Leaders told us that the trust participated in the Royal College of Emergency Medicine (RCEM) annual national audit programme which comprised of 3 annual audits. Audits highlighted concerns would be subject to an action plan. The trust received National Institute for Health and Care Excellence (NICE) updates through the Audit department and a gap analysis against trust policies was undertaken when a new piece of guidance was released. The policy would be reviewed by Associate Medical Director, followed by the consultants and junior doctors. Clinical teams were separated into 4 houses for communication, appraisals, and quality improvement (QI) projects. The GIRFT programme was undertaken in 2018. The Getting It Right First Time (GIRFT) programme is a national NHS England programme designed to improve the treatment and care of patients through in-depth review of services, benchmarking, and presenting a data-driven evidence base to support change. Actions were identified around patient flow, computer systems etc. Leaders told us that prior to this winter, the ED were performing well on patient flow metrics. As part of the actions the trust visited high performing organisations to see how they can learn from them looking at ambulance handovers and 4-hour turnarounds. However, leaders told us the trust did not observe anything that they had not already tried. Nonetheless, they did identify some good elements around culture.
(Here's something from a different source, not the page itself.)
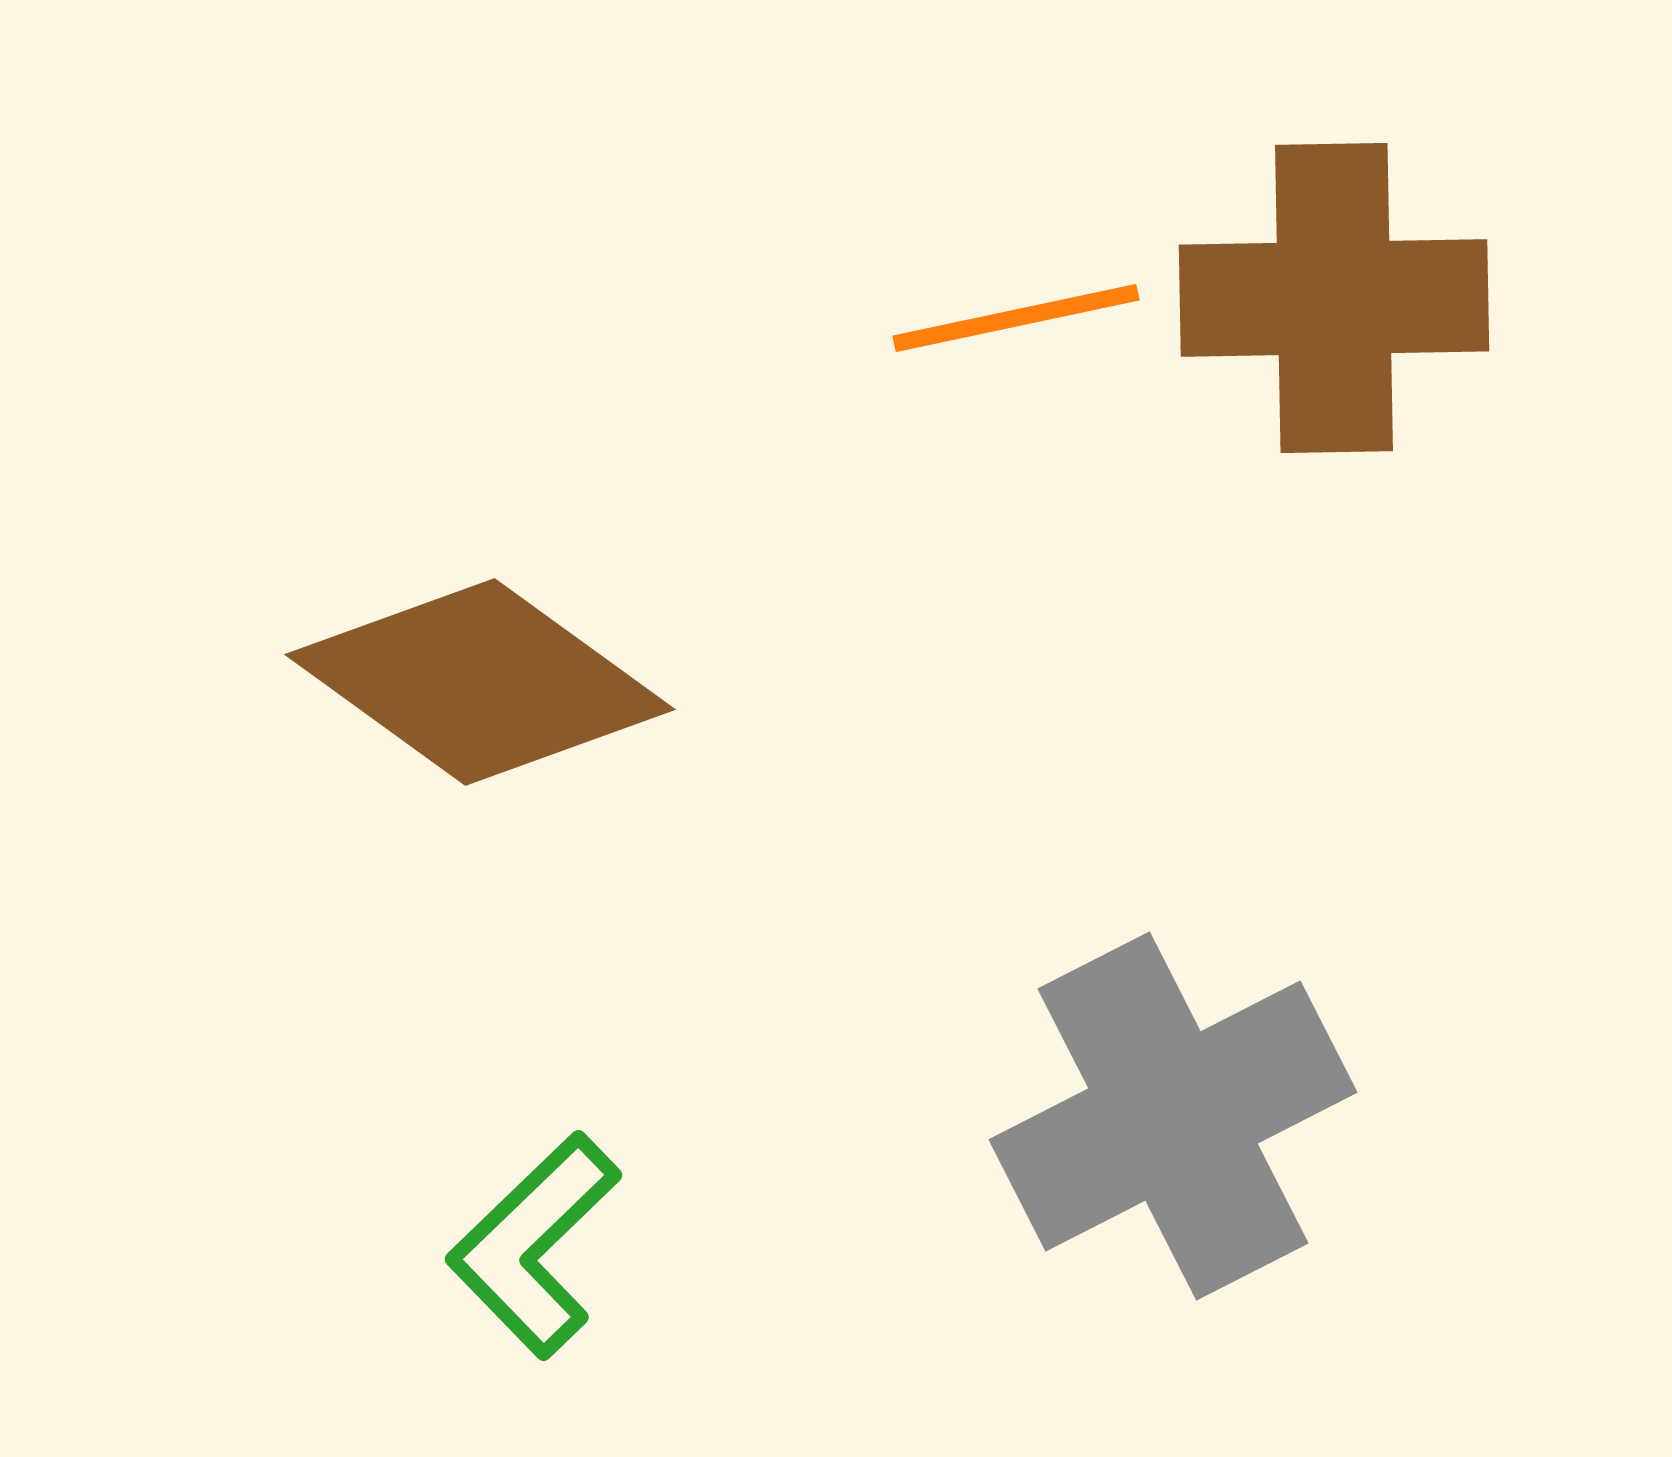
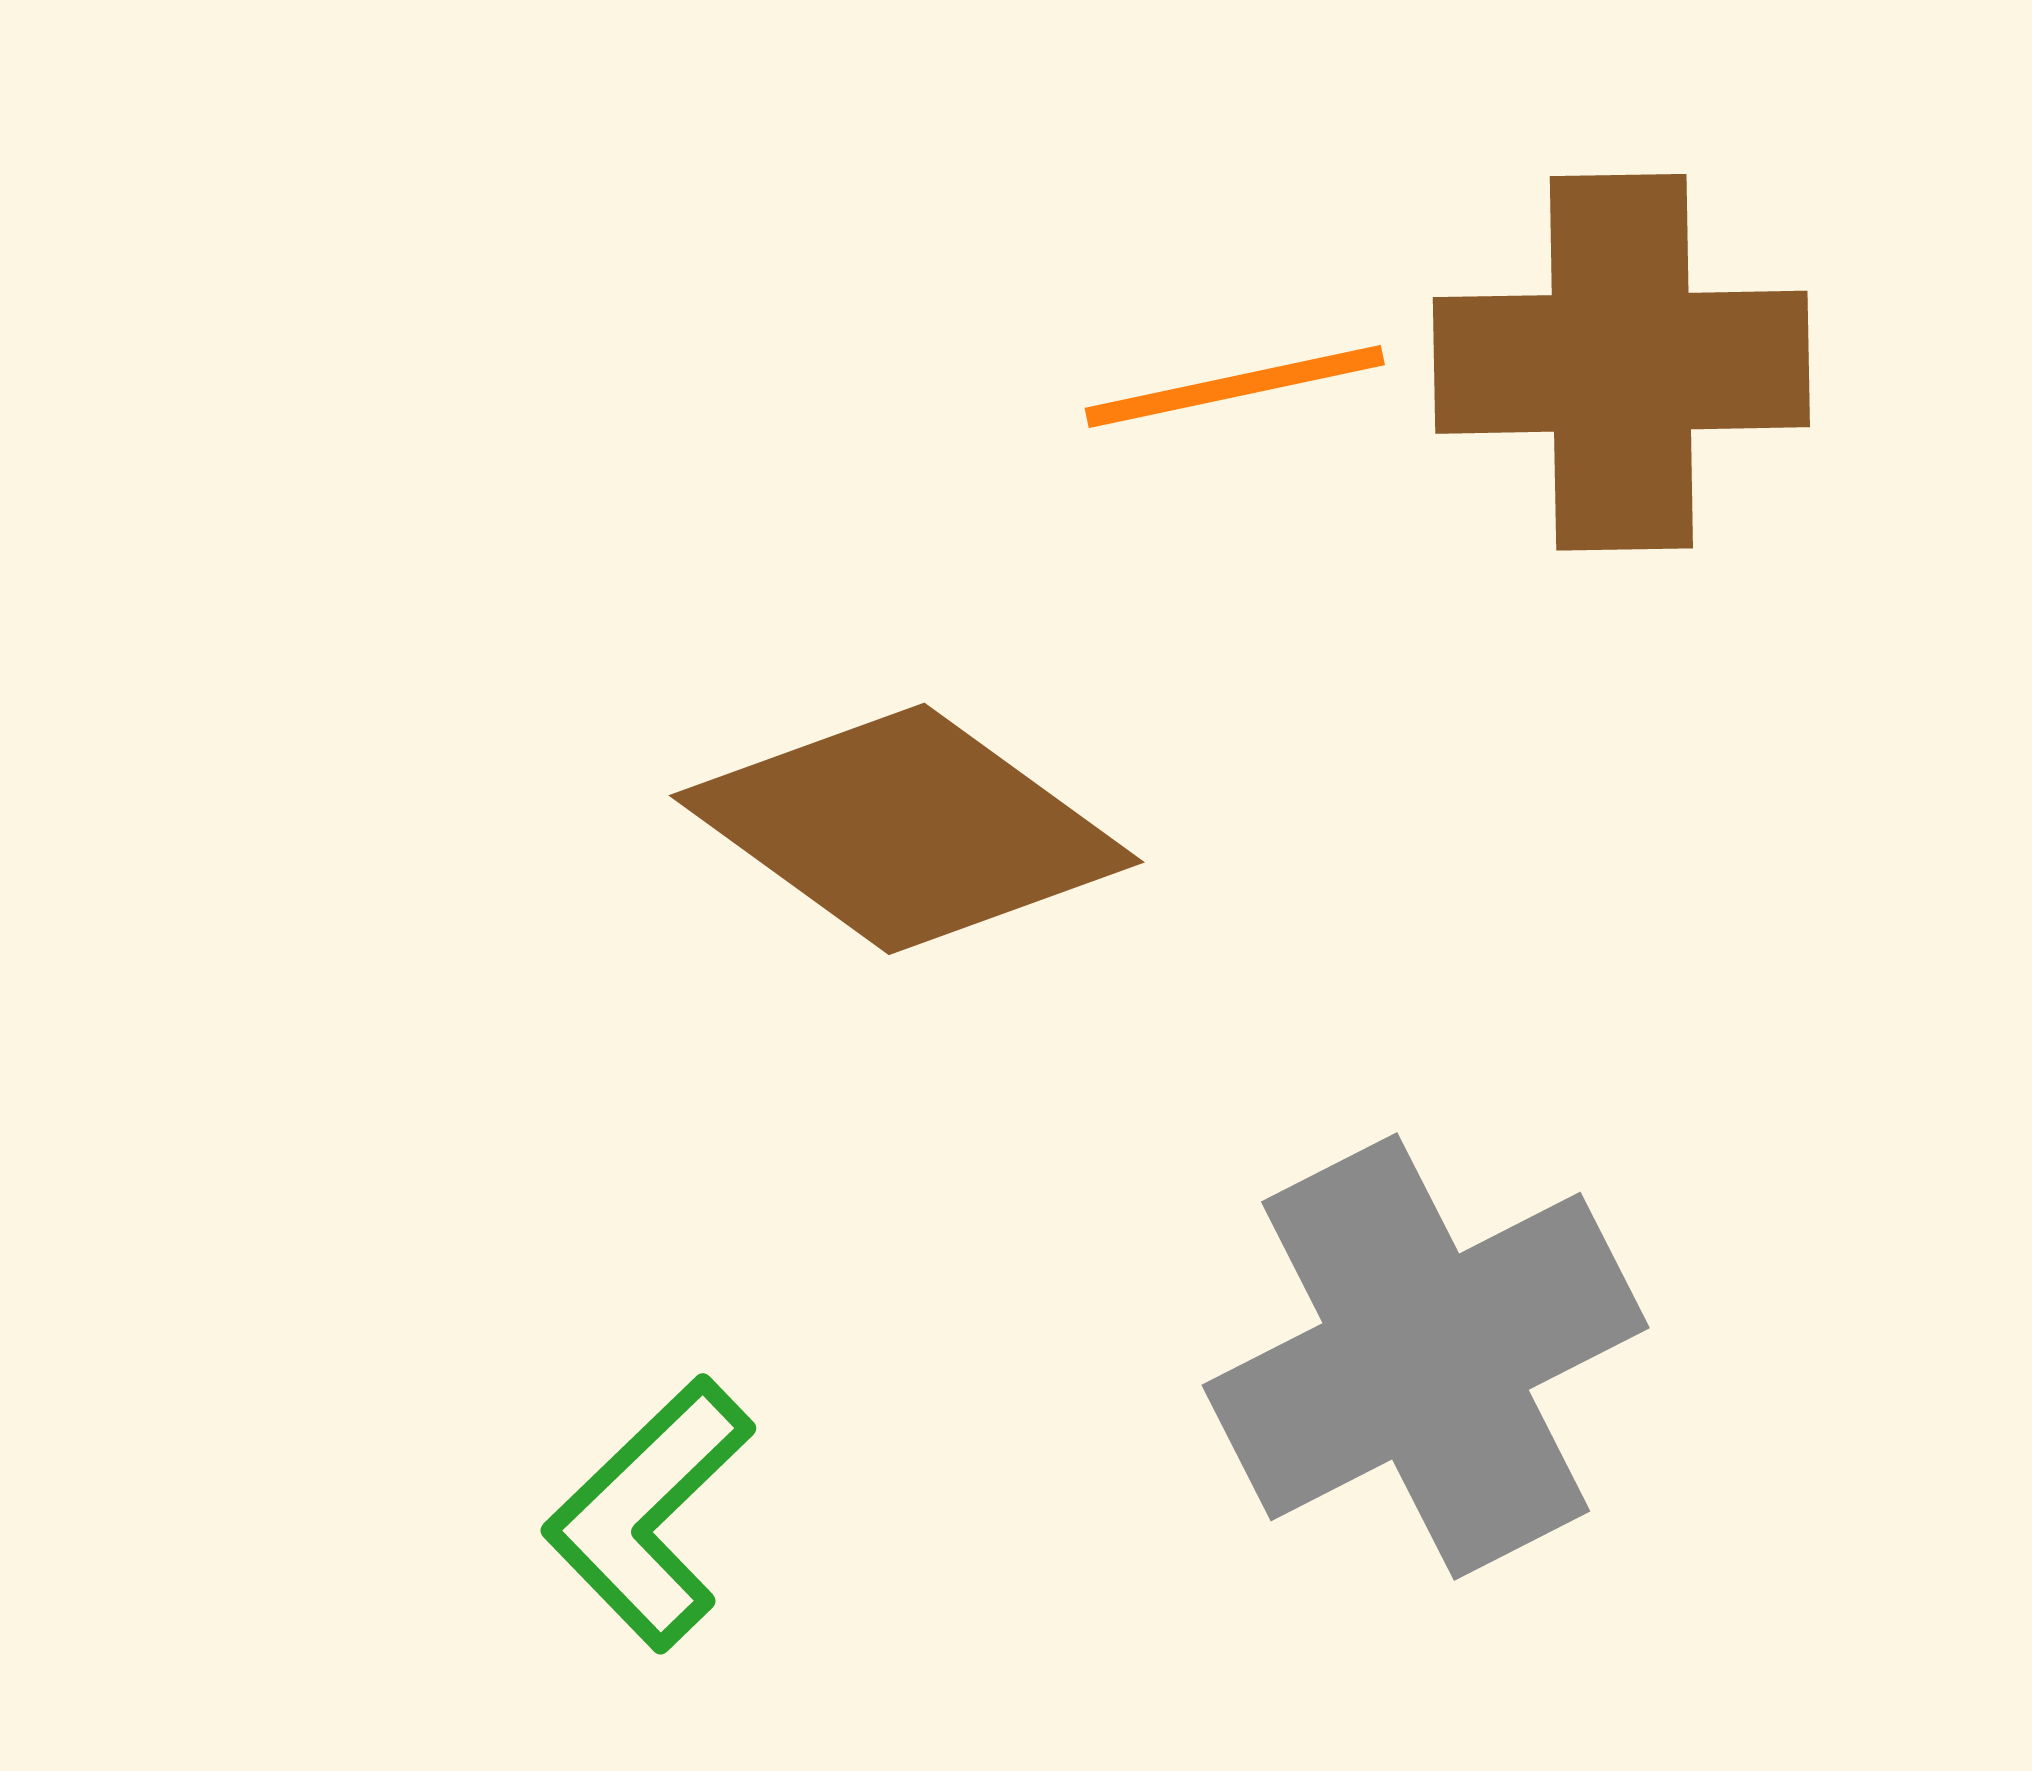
brown diamond: (480, 682) -> (907, 829), moved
The provider’s systems did not ensure that all policies and clinical pathways were up to date with national legislation and standards. Although likely to remain relevant to practice, 28 policies/pathways were provided for review and we found 16 required review due to a lack of control dates, version control or were past the planned review period. The department took part in multiple national and local clinical audits and there were processes in place to monitor audit results to make improvements. We reviewed audit compliance action plans for the department, and these showed that actions were being taken to improve compliance. In 2023, the Regional Advancing Quality (AQ) team set a target of 70.1% for the Advancing Quality Alliance (AQUA) agreed domains for Sepsis audit. By the end of November 2023, the organisation's performance stood at 69.0%. A recent audit evaluated 16 randomly selected patients who visited the Emergency Department (ED) in January/February 2024. The audit revealed a performance of 70.8%, exceeding the AQ target. Areas requiring improvement have been identified, and plans are underway to address these deficiencies. These plans encompassed strategies for continuous monitoring and improvement to uphold ongoing compliance with standards. Additionally, staff completed training and education on updated protocols and guidelines for sepsis management within the ED, equipping them with the necessary knowledge and resources to deliver care. In response to the publication of new national sepsis standards in 2023 and NICE guidance released January 2024, the trust had scheduled meetings in March 2024 to comprehensively review processes, particularly those pertaining to the ED and sepsis management. The review aimed to ensure that trust processes were in line with the updated standards and guidance provided.

How staff, teams and services work together

Not yet scored

We did not look at How staff, teams and services work together during this assessment. There is no previous rating for the Effective key question so we cannot yet publish a score for this area.

Supporting people to live healthier lives

Not yet scored

We did not look at Supporting people to live healthier lives during this assessment. There is no previous rating for the Effective key question so we cannot yet publish a score for this area.

Monitoring and improving outcomes

Not yet scored

We did not look at Monitoring and improving outcomes during this assessment. There is no previous rating for the Effective key question so we cannot yet publish a score for this area.

We did not look at Consent to care and treatment during this assessment. There is no previous rating for the Effective key question so we cannot yet publish a score for this area.